_ACTIVITY:_
Exactly as written, transcribe the data from its opening line through the line containing "Tilmelding til kåring". Leave every picture out.

_GIVEN DATA:_

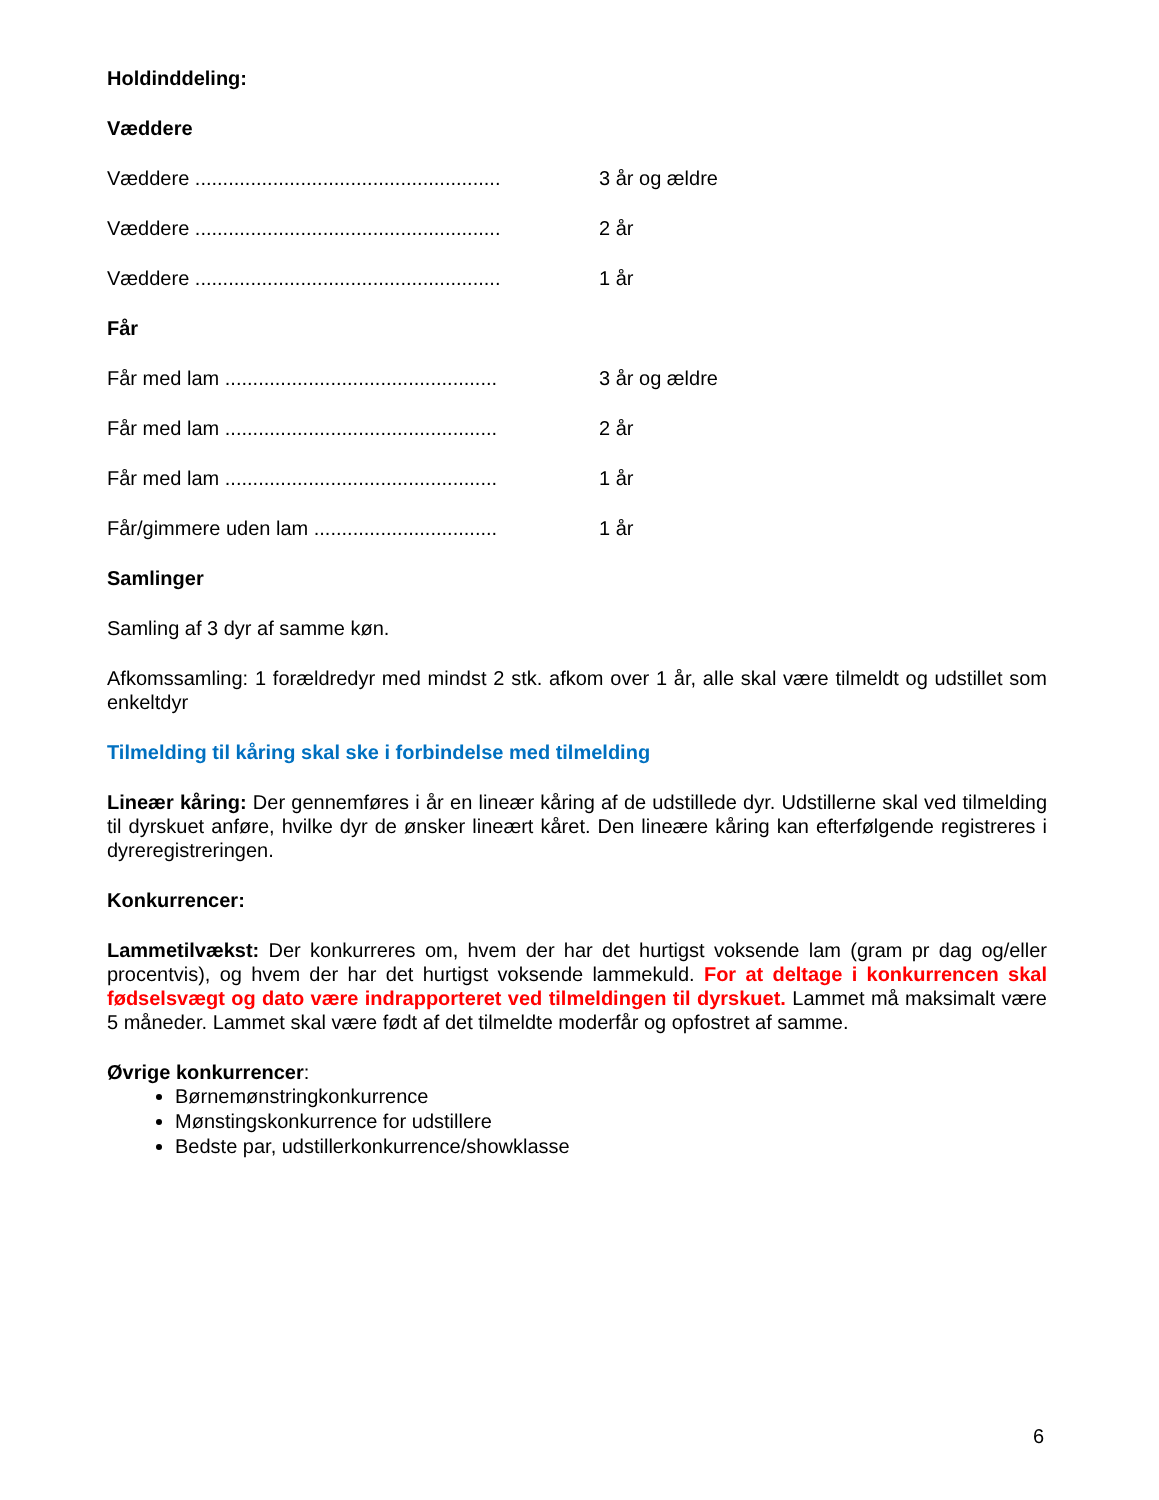Holdinddeling:
Væddere
Væddere ....................................................... 3 år og ældre
Væddere ....................................................... 2 år
Væddere ....................................................... 1 år
Får
Får med lam ................................................. 3 år og ældre
Får med lam ................................................. 2 år
Får med lam ................................................. 1 år
Får/gimmere uden lam ................................. 1 år
Samlinger
Samling af 3 dyr af samme køn.
Afkomssamling: 1 forældredyr med mindst 2 stk. afkom over 1 år, alle skal være tilmeldt og udstillet som enkeltdyr
Tilmelding til kåring skal ske i forbindelse med tilmelding
Lineær kåring: Der gennemføres i år en lineær kåring af de udstillede dyr. Udstillerne skal ved tilmelding til dyrskuet anføre, hvilke dyr de ønsker lineært kåret. Den lineære kåring kan efterfølgende registreres i dyreregistreringen.
Konkurrencer:
Lammetilvækst: Der konkurreres om, hvem der har det hurtigst voksende lam (gram pr dag og/eller procentvis), og hvem der har det hurtigst voksende lammekuld. For at deltage i konkurrencen skal fødselsvægt og dato være indrapporteret ved tilmeldingen til dyrskuet. Lammet må maksimalt være 5 måneder. Lammet skal være født af det tilmeldte moderfår og opfostret af samme.
Øvrige konkurrencer:
Børnemønstringkonkurrence
Mønstingskonkurrence for udstillere
Bedste par, udstillerkonkurrence/showklasse
6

_RESPONSE TO THIS EXERCISE:_
Holdinddeling:
Væddere
Væddere ....................................................... 3 år og ældre
Væddere ....................................................... 2 år
Væddere ....................................................... 1 år
Får
Får med lam ................................................. 3 år og ældre
Får med lam ................................................. 2 år
Får med lam ................................................. 1 år
Får/gimmere uden lam ................................. 1 år
Samlinger
Samling af 3 dyr af samme køn.
Afkomssamling: 1 forældredyr med mindst 2 stk. afkom over 1 år, alle skal være tilmeldt og udstillet som enkeltdyr
Tilmelding til kåring skal ske i forbindelse med tilmelding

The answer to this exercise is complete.